Simulating the MADE plume through high resolution characterization

Wednesday, October 7, 2015: 11:30 AM
Mine Dogan1, David W Hyndman2, Remke L Van Dam2, Mark M Meerschaert2, James J Butler Jr3 and David Andrew Benson4, (1)Clemson University, Department of Environmental Engineering and Earth Science, Clemson, United States, (2)Michigan State University, East Lansing, MI, United States, (3)University of Kansas, Kansas Geological Survey, Lawrence, KS, United States, (4)Colorado School of Mines, Hydrologic Science and Engineering, Golden, CO, United States
Abstract:
Advection-dispersion models are capable of simulating the flow and transport through porous media in homogeneous and mildly heterogeneous conditions. However, extent and distribution of contaminants can be very challenging to determine in case of highly heterogeneous media and requires high resolution characterization of hydraulic conductivity (K). The Macro Dispersion Experiment (MADE) site in Mississippi is a well-known example of a highly heterogeneous aquifer with ln K variance of 6.6. The anomalous transport behavior reported after several large scale natural gradient experiments has been a long standing challenge since 1980’s. Numerous advanced methods, including dual-domain mass transfer, preferential flow paths approach, and fractal version of advection-dispersion equation, were tested to reproduce pronounced behavior.

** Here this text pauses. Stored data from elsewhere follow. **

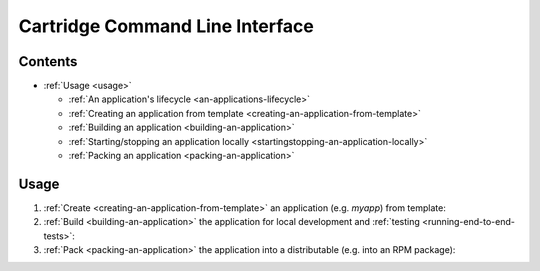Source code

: .. _README.md:

.. _cartridge-command-line-interface:

################################
Cartridge Command Line Interface
################################

.. _contents:

********
Contents
********

* :ref:`Usage <usage>`

  * :ref:`An application's lifecycle <an-applications-lifecycle>`
  * :ref:`Creating an application from template <creating-an-application-from-template>`
  * :ref:`Building an application <building-an-application>`
  * :ref:`Starting/stopping an application locally <startingstopping-an-application-locally>`
  * :ref:`Packing an application <packing-an-application>`

.. _usage:

*****
Usage
*****

1. :ref:`Create <creating-an-application-from-template>` an application
   (e.g. `myapp`) from template:

2. :ref:`Build <building-an-application>` the application for local development
   and :ref:`testing <running-end-to-end-tests>`:

3. :ref:`Pack <packing-an-application>` the application into a distributable
   (e.g. into an RPM package):
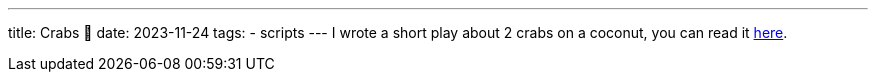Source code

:---
title: Crabs 🦀
date: 2023-11-24
tags: 
  - scripts
---
I wrote a short play about 2 crabs on a coconut, you can read it link:Crabs.pdf[here].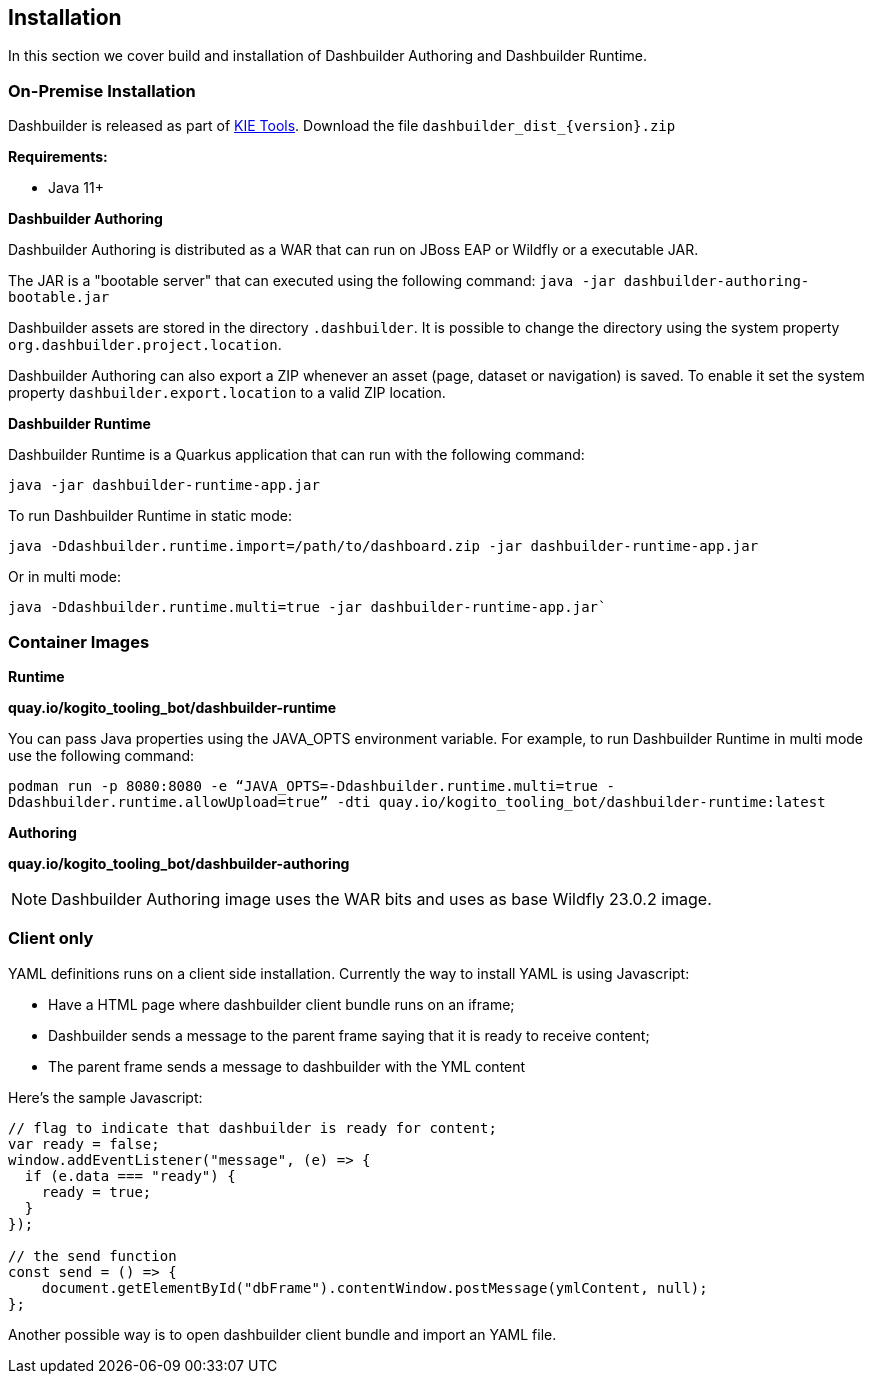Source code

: [id="chap-dashbuilder-installation"]
ifdef::context[:parent-context: {context}]
:context: dashbuilder-essentials
== Installation
In this section we cover build and installation of Dashbuilder Authoring and Dashbuilder Runtime.

=== On-Premise Installation

Dashbuilder is released as part of https://github.com/kiegroup/kie-tools/releases[KIE Tools]. Download the file `dashbuilder_dist_{version}.zip`

*Requirements:*

* Java 11+

*Dashbuilder Authoring*

Dashbuilder Authoring is distributed as a WAR that can run on JBoss EAP or Wildfly or a executable JAR.

The JAR is a "bootable server" that can executed using the following command: `java -jar dashbuilder-authoring-bootable.jar`

Dashbuilder assets are stored in the directory `.dashbuilder`. It is possible to change the directory using the system property `org.dashbuilder.project.location`.

Dashbuilder Authoring can also export a ZIP whenever an asset (page, dataset or navigation) is saved. To enable it set the system property `dashbuilder.export.location` to a valid ZIP location.

*Dashbuilder Runtime*

Dashbuilder Runtime is a Quarkus application that can run with the following command:

`java -jar dashbuilder-runtime-app.jar`

To run Dashbuilder Runtime in static mode:

`java -Ddashbuilder.runtime.import=/path/to/dashboard.zip -jar dashbuilder-runtime-app.jar`

Or in multi mode:

`java -Ddashbuilder.runtime.multi=true -jar dashbuilder-runtime-app.jar``


=== Container Images

*Runtime*

**quay.io/kogito_tooling_bot/dashbuilder-runtime**

You can pass Java properties using the JAVA_OPTS environment variable. For example, to run Dashbuilder Runtime in multi mode use the following command:

`podman run -p 8080:8080 -e “JAVA_OPTS=-Ddashbuilder.runtime.multi=true -Ddashbuilder.runtime.allowUpload=true” -dti quay.io/kogito_tooling_bot/dashbuilder-runtime:latest`

*Authoring*

**quay.io/kogito_tooling_bot/dashbuilder-authoring**

NOTE: Dashbuilder Authoring image uses the WAR bits and uses as base Wildfly 23.0.2 image.

=== Client only

YAML definitions runs on a client side installation. Currently the way to install YAML is using Javascript:

* Have a HTML page where dashbuilder client bundle runs on an iframe;
* Dashbuilder sends a message to the parent frame saying that it is ready to receive content;
* The parent frame sends a message to dashbuilder with the YML content

Here's the sample Javascript:

[source]
----
// flag to indicate that dashbuilder is ready for content;
var ready = false;
window.addEventListener("message", (e) => {
  if (e.data === "ready") {
    ready = true;
  }
});

// the send function
const send = () => {
    document.getElementById("dbFrame").contentWindow.postMessage(ymlContent, null);
};
----

Another possible way is to open dashbuilder client bundle and import an YAML file.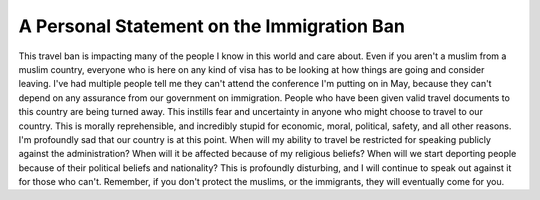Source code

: A Personal Statement on the Immigration Ban
===========================================

This travel ban is impacting many of the people I know in this world and care about. Even if you aren't a muslim from a muslim country, everyone who is here on any kind of visa has to be looking at how things are going and consider leaving. I've had multiple people tell me they can't attend the conference I'm putting on in May, because they can't depend on any assurance from our government on immigration.
People who have been given valid travel documents to this country are being turned away. This instills fear and uncertainty in anyone who might choose to travel to our country. This is morally reprehensible, and incredibly stupid for economic, moral, political, safety, and all other reasons. I'm profoundly sad that our country is at this point.
When will my ability to travel be restricted for speaking publicly against the administration? When will it be affected because of my religious beliefs? When will we start deporting people because of their political beliefs and nationality? This is profoundly disturbing, and I will continue to speak out against it for those who can't.
Remember, if you don't protect the muslims, or the immigrants, they will eventually come for you.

This study presents a novel framework to reproduce anomalous transport behavior using fundamental advection-dispersion approach supported with 3D high resolution K information. High resolution K data were coupled with fractal methods to generate 3D parameter fields which represent the level of heterogeneity and connectivity in the subsurface. This approach allows us to base our simulations on solely field data and improves the predictive power of flow and transport simulations. The outcomes of this alternative approach successfully reproduced the multi peak nature of the MADE data. Additionally, hydrologic facies information derived from full resolution 3D ground penetrating radar (GPR) data was used to distinguish different K distributions through distinct levels of the aquifer. This study also presents the added value of geophysics, as a non-invasive tool, for providing supportive data. GPR method aids to fill the spatial gap between boreholes and allows us to investigate the physical and geometrical properties of the distinctive layers.